*DIRECTIONS FOR THIS TASK*. From the first line of the data down to the line bearing "middle mcp: (634, 1516)", output every line exactly and include no pictures.
RECORDS FOR THIS TASK START
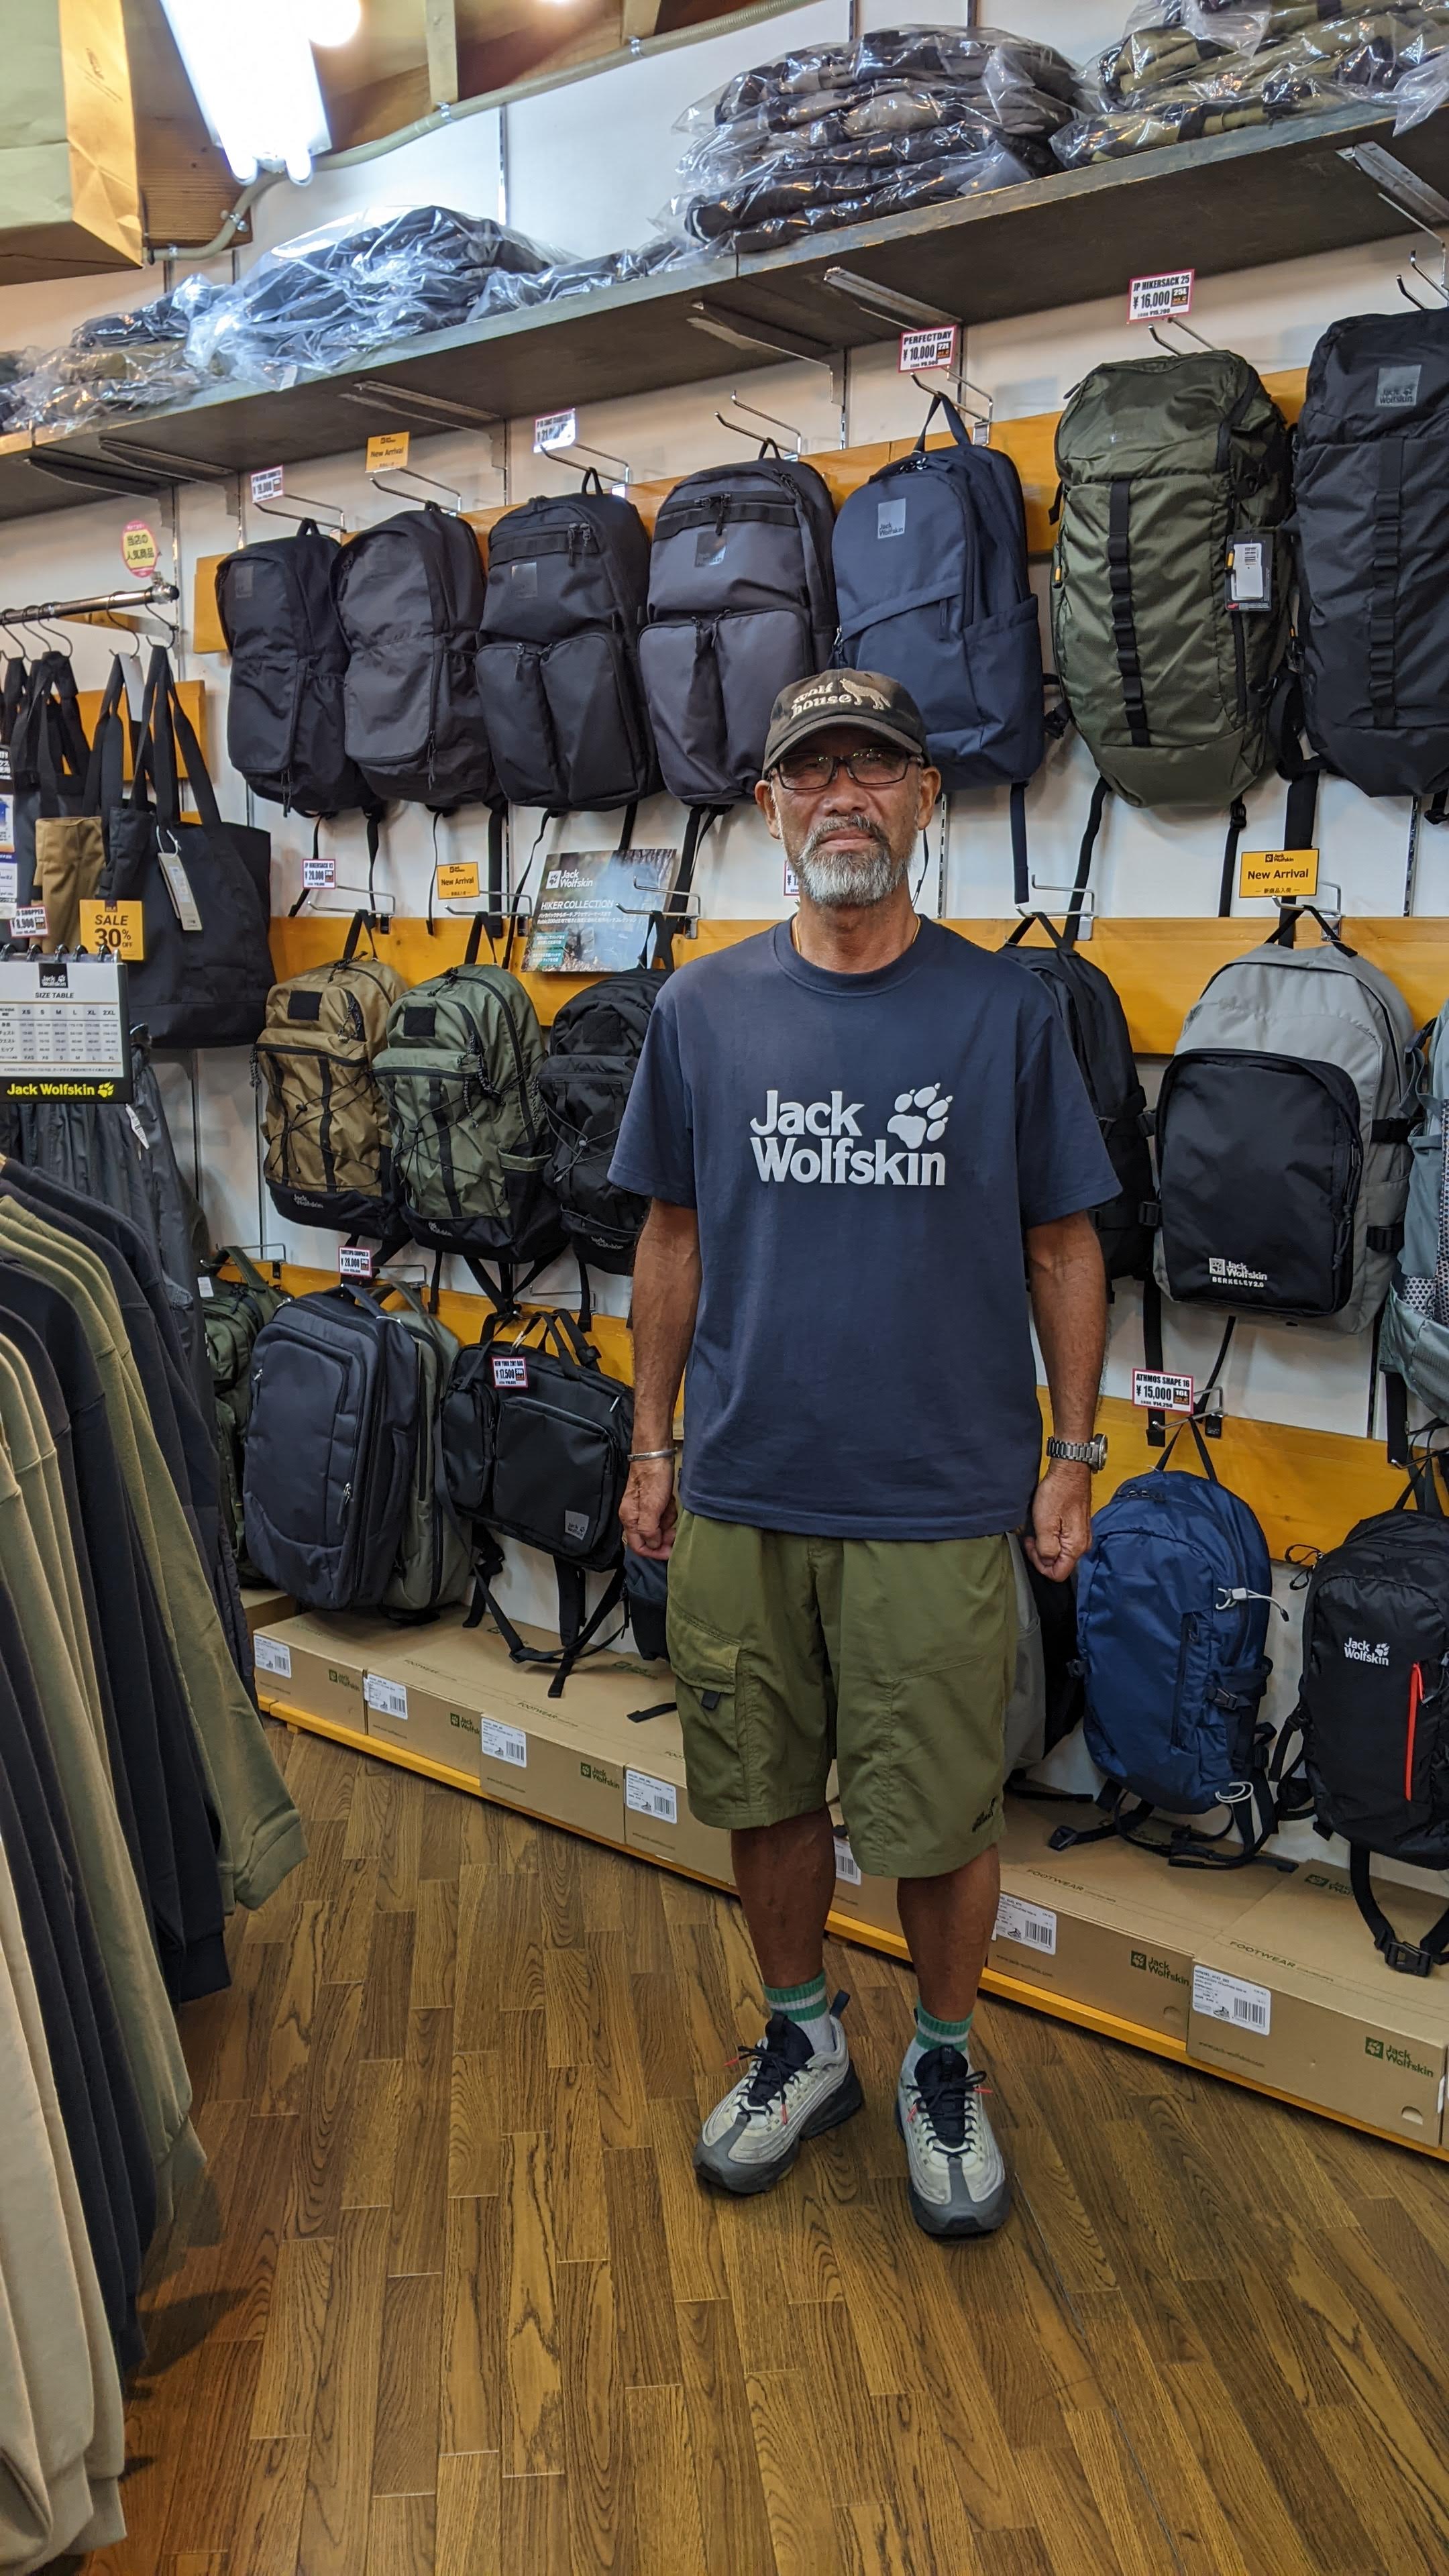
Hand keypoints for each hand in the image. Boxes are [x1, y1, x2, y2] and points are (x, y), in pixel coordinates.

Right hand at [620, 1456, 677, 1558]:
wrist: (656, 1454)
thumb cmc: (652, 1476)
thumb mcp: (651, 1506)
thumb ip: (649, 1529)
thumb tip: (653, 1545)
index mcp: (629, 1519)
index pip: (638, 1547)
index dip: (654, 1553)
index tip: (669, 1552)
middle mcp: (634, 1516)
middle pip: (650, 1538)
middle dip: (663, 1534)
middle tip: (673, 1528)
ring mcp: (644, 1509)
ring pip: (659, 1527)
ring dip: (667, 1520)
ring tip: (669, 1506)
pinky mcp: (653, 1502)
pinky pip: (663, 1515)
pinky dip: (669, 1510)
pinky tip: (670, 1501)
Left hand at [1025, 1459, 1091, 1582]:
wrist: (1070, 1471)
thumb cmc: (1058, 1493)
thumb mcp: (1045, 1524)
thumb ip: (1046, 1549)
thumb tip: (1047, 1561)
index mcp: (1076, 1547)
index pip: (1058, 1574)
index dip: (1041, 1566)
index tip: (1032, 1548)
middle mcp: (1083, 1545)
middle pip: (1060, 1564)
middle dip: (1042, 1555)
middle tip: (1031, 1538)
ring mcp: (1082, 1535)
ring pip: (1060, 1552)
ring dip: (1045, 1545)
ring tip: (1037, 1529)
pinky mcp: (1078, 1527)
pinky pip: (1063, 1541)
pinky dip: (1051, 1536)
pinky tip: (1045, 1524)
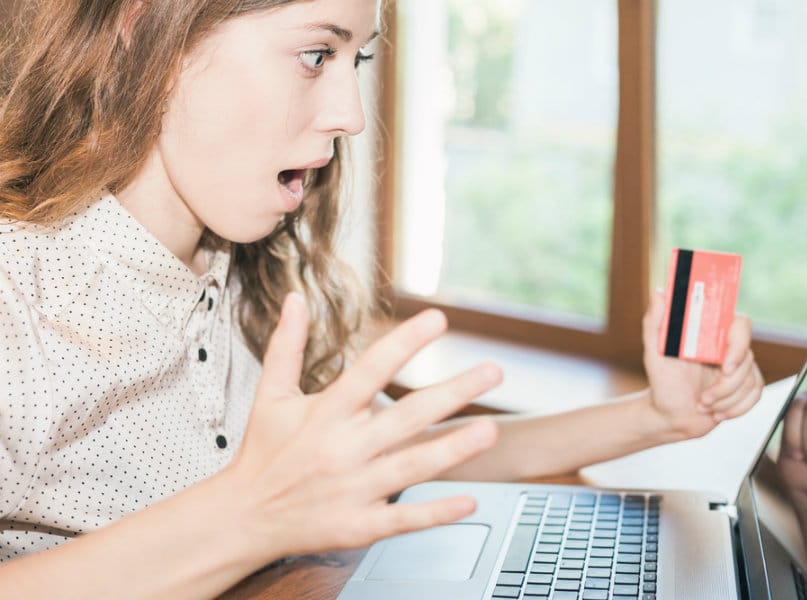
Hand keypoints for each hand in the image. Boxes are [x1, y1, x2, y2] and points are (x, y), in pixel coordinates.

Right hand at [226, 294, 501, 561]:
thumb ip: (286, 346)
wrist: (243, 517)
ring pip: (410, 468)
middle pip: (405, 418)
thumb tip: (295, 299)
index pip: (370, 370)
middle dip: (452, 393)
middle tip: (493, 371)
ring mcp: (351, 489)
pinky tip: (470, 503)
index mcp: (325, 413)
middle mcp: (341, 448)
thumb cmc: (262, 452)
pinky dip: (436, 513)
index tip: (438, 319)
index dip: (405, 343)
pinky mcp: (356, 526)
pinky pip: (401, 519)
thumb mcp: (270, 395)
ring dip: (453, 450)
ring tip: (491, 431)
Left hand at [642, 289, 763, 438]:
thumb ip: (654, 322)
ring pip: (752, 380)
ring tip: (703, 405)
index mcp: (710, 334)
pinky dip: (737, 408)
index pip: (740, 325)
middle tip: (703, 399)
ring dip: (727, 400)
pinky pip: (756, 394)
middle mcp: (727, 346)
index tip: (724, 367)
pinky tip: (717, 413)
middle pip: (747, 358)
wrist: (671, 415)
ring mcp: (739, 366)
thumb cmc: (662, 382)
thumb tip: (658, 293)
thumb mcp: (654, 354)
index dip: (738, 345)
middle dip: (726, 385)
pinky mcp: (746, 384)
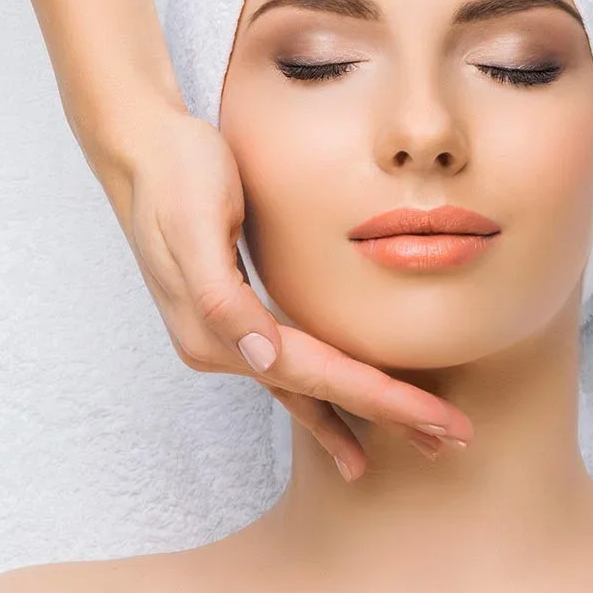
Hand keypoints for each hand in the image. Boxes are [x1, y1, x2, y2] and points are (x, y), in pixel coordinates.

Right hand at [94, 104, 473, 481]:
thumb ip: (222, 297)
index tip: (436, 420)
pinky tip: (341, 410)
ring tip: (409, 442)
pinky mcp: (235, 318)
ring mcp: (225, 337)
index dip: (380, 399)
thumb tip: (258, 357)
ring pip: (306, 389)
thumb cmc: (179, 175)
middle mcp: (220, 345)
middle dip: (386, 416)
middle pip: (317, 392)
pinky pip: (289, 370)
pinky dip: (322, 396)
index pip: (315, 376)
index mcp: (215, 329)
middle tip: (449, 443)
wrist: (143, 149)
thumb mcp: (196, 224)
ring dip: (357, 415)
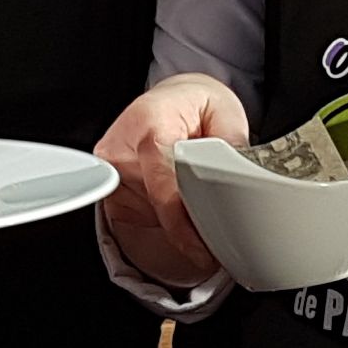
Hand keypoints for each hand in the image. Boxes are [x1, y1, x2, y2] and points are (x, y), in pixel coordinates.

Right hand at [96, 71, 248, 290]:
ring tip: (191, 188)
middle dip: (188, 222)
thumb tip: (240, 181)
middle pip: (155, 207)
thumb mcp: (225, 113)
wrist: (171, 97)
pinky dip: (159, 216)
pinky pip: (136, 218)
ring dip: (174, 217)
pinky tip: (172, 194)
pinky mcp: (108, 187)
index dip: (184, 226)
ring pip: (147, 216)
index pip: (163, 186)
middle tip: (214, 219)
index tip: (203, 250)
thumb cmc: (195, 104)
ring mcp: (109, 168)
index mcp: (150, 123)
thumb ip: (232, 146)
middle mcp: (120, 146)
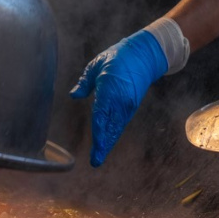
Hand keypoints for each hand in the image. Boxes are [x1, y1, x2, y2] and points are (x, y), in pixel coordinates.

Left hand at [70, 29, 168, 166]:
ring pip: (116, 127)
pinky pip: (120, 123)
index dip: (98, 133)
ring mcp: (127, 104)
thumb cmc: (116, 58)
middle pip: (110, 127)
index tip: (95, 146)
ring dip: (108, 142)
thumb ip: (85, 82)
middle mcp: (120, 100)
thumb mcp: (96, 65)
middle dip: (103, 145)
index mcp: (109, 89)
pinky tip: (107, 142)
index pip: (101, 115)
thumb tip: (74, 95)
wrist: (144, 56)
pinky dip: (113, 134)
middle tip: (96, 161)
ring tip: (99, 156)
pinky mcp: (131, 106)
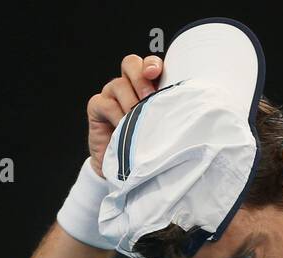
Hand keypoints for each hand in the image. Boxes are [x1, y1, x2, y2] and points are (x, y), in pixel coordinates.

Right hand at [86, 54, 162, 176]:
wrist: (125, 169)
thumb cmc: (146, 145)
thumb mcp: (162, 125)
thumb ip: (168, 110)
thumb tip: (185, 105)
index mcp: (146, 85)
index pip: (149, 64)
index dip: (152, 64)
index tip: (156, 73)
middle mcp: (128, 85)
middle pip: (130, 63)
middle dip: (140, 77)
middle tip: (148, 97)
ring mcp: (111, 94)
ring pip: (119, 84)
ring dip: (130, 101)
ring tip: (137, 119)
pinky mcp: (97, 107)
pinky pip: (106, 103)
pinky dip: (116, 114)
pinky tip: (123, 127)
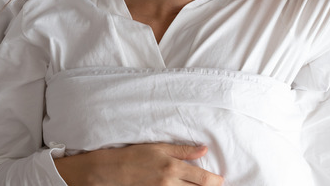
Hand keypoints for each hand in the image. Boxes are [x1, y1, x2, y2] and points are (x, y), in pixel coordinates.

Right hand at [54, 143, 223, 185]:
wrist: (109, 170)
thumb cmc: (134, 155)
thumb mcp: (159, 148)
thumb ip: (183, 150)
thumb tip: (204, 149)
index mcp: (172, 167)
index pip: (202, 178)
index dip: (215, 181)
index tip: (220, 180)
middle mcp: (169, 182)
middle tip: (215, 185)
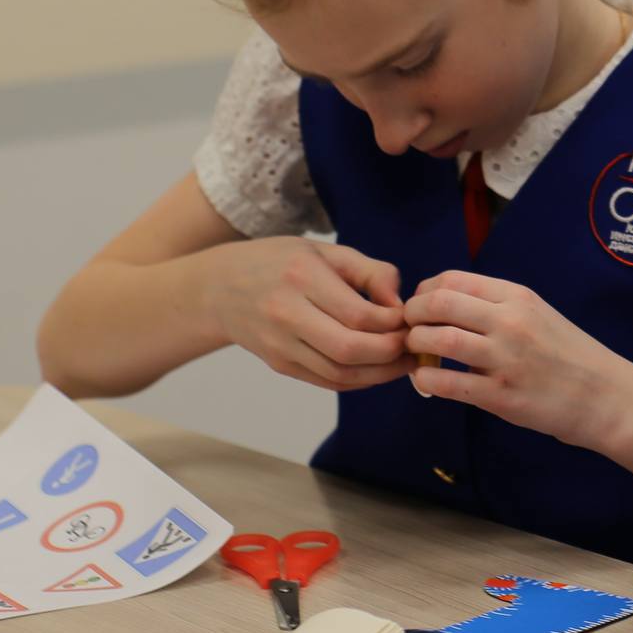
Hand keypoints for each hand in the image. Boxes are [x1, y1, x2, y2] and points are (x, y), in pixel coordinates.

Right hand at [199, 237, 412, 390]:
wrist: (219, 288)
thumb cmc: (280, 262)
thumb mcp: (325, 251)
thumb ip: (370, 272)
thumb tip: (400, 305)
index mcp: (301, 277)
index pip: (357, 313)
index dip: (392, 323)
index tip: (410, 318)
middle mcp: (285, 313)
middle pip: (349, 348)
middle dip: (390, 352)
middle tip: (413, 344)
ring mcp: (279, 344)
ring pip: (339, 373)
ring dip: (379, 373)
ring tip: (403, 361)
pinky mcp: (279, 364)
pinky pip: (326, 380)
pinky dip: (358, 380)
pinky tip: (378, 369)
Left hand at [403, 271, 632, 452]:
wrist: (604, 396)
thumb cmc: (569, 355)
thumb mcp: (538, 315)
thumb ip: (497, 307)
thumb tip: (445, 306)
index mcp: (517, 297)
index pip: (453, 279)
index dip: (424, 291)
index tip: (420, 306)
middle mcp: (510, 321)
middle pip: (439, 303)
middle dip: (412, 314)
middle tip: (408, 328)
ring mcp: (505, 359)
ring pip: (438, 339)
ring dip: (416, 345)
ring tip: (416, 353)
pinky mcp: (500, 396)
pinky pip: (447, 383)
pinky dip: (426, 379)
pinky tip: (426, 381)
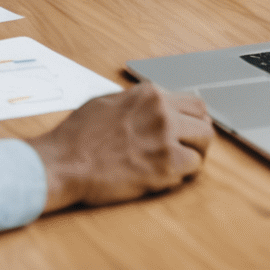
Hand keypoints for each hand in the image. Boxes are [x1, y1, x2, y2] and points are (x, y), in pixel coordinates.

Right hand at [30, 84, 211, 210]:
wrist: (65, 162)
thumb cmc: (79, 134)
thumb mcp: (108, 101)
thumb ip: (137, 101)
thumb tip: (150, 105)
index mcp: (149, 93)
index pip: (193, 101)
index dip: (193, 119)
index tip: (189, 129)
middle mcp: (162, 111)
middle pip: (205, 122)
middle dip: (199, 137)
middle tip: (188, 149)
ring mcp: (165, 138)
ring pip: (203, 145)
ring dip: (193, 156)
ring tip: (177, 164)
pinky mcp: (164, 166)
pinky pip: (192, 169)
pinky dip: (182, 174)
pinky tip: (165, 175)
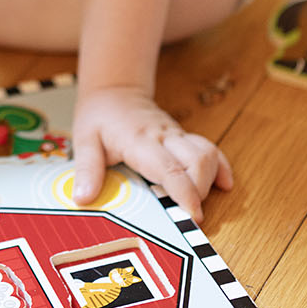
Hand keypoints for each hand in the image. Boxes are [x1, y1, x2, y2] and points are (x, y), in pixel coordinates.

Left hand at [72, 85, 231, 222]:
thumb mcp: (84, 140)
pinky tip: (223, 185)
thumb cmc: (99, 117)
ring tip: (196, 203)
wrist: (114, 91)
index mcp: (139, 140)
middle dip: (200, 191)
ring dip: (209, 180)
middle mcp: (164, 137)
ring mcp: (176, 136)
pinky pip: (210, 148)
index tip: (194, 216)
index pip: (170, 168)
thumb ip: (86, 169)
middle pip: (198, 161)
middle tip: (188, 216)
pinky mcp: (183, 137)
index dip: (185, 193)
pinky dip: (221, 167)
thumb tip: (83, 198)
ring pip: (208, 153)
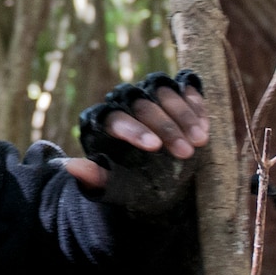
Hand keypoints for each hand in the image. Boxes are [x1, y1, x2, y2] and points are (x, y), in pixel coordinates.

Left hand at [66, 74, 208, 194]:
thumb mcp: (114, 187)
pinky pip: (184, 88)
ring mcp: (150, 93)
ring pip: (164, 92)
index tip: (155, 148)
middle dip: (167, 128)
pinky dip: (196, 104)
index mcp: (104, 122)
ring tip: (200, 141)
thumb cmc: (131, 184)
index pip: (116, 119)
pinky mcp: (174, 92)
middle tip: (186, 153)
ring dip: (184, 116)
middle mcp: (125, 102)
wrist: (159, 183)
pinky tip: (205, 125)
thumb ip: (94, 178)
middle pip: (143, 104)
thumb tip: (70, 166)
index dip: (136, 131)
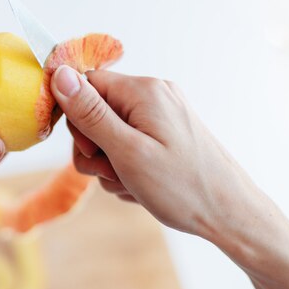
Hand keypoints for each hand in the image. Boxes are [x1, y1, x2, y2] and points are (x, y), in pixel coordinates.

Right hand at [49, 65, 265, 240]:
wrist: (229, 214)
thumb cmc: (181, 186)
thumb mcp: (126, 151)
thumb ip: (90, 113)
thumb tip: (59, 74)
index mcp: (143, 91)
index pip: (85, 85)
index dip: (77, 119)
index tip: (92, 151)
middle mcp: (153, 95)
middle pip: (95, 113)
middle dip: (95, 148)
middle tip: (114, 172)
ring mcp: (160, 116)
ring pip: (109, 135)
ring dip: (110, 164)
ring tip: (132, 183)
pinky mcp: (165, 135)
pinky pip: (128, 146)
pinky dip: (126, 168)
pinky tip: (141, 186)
RECORDS FOR THIS TASK END
*EXERCISE RESPONSE*.
Hand keypoints for each hand in the image. Boxes are [x1, y1, x2, y2] and points are (x, y), in pixel coordinates.

Right hand at [620, 1456, 677, 1558]:
wrist: (656, 1454)
thumb cmc: (652, 1476)
thumb mcp: (651, 1506)
thumb ip: (649, 1529)
thumb tip: (653, 1545)
index mcp: (629, 1519)
index pip: (638, 1547)
index dip: (654, 1553)
index tip: (669, 1552)
middle mcp: (634, 1516)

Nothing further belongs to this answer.